Entries supplied:
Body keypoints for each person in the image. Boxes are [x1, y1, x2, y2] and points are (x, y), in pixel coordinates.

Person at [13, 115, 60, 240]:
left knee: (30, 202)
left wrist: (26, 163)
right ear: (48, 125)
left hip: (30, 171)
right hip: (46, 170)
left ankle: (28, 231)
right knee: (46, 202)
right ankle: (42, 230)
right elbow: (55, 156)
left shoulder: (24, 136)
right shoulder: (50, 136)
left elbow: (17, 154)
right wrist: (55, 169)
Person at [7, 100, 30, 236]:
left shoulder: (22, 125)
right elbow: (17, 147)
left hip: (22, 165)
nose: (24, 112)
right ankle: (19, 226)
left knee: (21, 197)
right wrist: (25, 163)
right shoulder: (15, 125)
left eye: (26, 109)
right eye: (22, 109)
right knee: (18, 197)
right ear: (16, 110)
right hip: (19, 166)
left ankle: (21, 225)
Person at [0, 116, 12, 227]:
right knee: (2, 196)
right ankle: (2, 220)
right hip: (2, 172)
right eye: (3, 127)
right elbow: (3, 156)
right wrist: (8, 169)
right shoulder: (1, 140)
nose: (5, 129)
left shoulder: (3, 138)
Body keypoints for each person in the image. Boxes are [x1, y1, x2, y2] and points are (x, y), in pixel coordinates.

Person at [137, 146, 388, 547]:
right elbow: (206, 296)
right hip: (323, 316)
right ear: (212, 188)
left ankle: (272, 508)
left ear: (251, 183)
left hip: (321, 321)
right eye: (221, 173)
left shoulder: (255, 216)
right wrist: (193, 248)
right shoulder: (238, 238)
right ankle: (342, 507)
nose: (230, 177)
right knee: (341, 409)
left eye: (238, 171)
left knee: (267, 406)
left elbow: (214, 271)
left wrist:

Exercise requirements: Reproduce the data exactly. All of it is needed.

Reply to the exercise:
Body keypoints for each person in the image. Boxes are [x1, y1, x2, y2] and points are (x, y), in pixel coordinates.

Person at [13, 115, 60, 240]:
left knee: (30, 202)
left wrist: (26, 163)
right ear: (48, 125)
left hip: (30, 171)
right hip: (46, 170)
left ankle: (28, 231)
right knee: (46, 202)
right ankle: (42, 230)
right elbow: (55, 156)
left shoulder: (24, 136)
right shoulder: (50, 136)
left elbow: (17, 154)
right wrist: (55, 169)
Person at [7, 100, 30, 236]:
left shoulder: (22, 125)
right elbow: (17, 147)
left hip: (22, 165)
nose: (24, 112)
right ankle: (19, 226)
left knee: (21, 197)
right wrist: (25, 163)
right shoulder: (15, 125)
left eye: (26, 109)
right eye: (22, 109)
right knee: (18, 197)
right ear: (16, 110)
right hip: (19, 166)
left ankle: (21, 225)
Person at [0, 116, 12, 227]:
right knee: (2, 196)
right ankle: (2, 220)
right hip: (2, 172)
right eye: (3, 127)
right elbow: (3, 156)
right wrist: (8, 169)
right shoulder: (1, 140)
nose: (5, 129)
left shoulder: (3, 138)
Body keypoints for each person in the image. Boxes are [x1, y1, x2, y2] and points are (x, y), in pixel coordinates.

Person at [137, 146, 388, 547]:
right elbow: (206, 296)
right hip: (323, 316)
right ear: (212, 188)
left ankle: (272, 508)
left ear: (251, 183)
left hip: (321, 321)
right eye: (221, 173)
left shoulder: (255, 216)
right wrist: (193, 248)
right shoulder: (238, 238)
right ankle: (342, 507)
nose: (230, 177)
right knee: (341, 409)
left eye: (238, 171)
left knee: (267, 406)
left elbow: (214, 271)
left wrist:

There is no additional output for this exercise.